**TASK INSTRUCTIONS**
Please print every line below word for word, leaving out the pictures.

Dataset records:
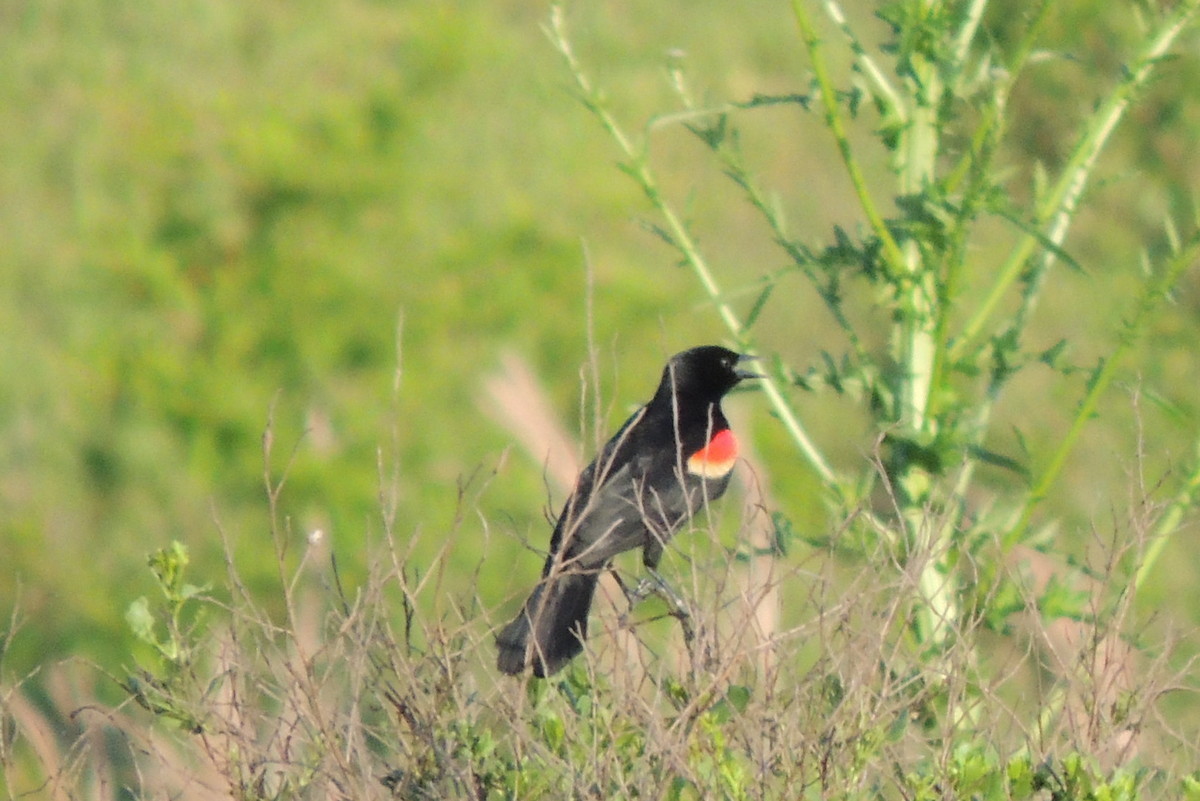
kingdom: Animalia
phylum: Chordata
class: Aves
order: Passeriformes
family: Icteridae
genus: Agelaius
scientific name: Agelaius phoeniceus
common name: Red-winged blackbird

**ANSWER**
kingdom: Animalia
phylum: Chordata
class: Aves
order: Passeriformes
family: Icteridae
genus: Agelaius
scientific name: Agelaius phoeniceus
common name: Red-winged blackbird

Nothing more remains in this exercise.